•   Rabu, 16 Oktober 2019
Internasional

Thailand Terkuat di Asia

( words)
Tentara Thailand berjaga-jaga di kuil.


SURABAYA PAGI, Thailand - Tidak hanya Indonesia dan India yang akan menyelenggarakan pemilihan umum pada 2019 di negara Asia, Thailand juga akan menyelenggarakan pemilihan perdana Menteri pada Maret mendatang.
Investor tengah mengamati dengan seksama untuk melihat apakah perpecahan politik dalam negeri Thailand akan meletus lagi sehingga akan mempengaruhi pergerakan baht.
Seperti diketahui, sekutu mantan pemimpin Thailand yang diasingkan, Thaksin Shinawatra, berusaha untuk merayu pemilih dengan rencana untuk menghidupkan kembali pertumbuhan ekonomi setelah upayanya yang gagal untuk mencalonkan saudara perempuan Raja Maha Vajiralongkorn, Putri Ubolratana, sebagai calon perdana menteri dalam pemilihan bulan depan.
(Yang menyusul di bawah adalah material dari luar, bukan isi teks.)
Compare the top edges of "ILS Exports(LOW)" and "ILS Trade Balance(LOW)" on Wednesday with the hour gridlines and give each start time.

Kedua belah pihak yang bersaing mempraktikkan kebijakan pro-Keynesian atau teori ekonomi yang menilai baik negara maupun sektor swasta memegang peranan penting akan fokus pada permintaan, sehingga hambatan politik sebagian besar diperkirakan akan memusatkan untuk menstimulus investasi infrastruktur.
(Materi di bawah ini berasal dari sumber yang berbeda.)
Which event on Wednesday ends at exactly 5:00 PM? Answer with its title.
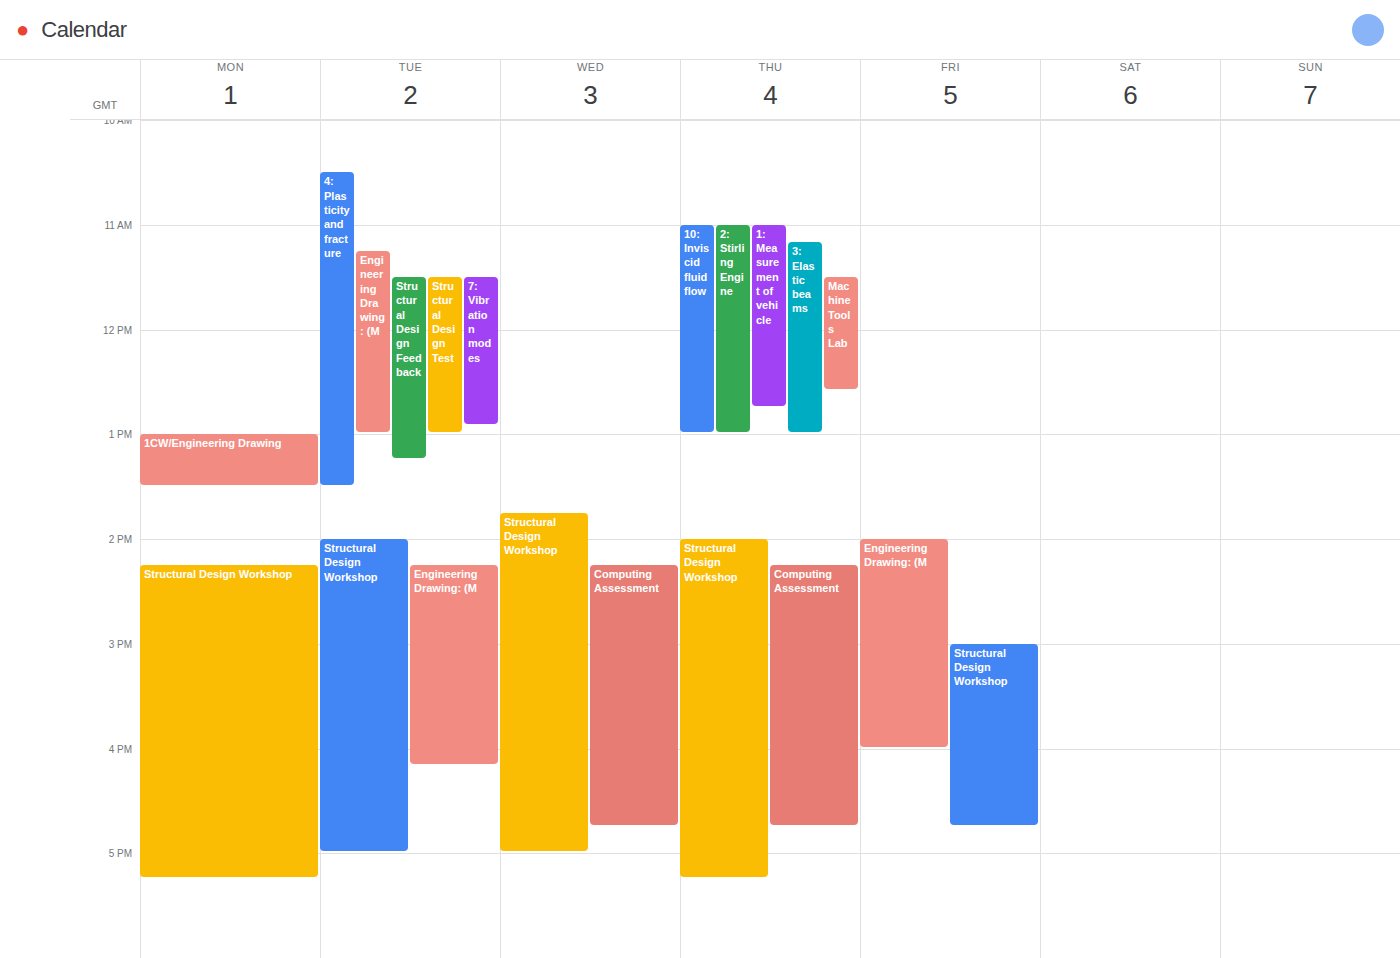
"Structural Design Workshop"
“Jika perpecahan politik dapat ditahan, ekonomi harus terus berkinerja baik tidak peduli partai mana yang menang, dan baht harus mempertahankan kinerja regionalnya di klasemen Asia yang unggul,” tulis Bank United Overseas, Senin (18/2/2019).
Adapun, pada 2019 Baht ingin mengulang kinerjanya sebagai salah satu mata uang terbaik Asia pada tahun lalu meskipun diterpa sentimen pemilihan umum.
Pergerakan baht sepanjang tahun berjalan 2018 menunjukkan rapot bagus dengan bergerak menguat 3,499% secara ytd, menjadi yang terbaik di klasemen Asia. Namun, pada perdagangan Senin (18/2/2019) pukul 17.39 WIB, baht bergerak positif hanya naik 0,077% menjadi 31,234 baht per dolar AS.
Ekonomi domestik yang kuat telah membantunya mengungguli dolar yang juga memiliki manfaat dari surplus neraca berjalan.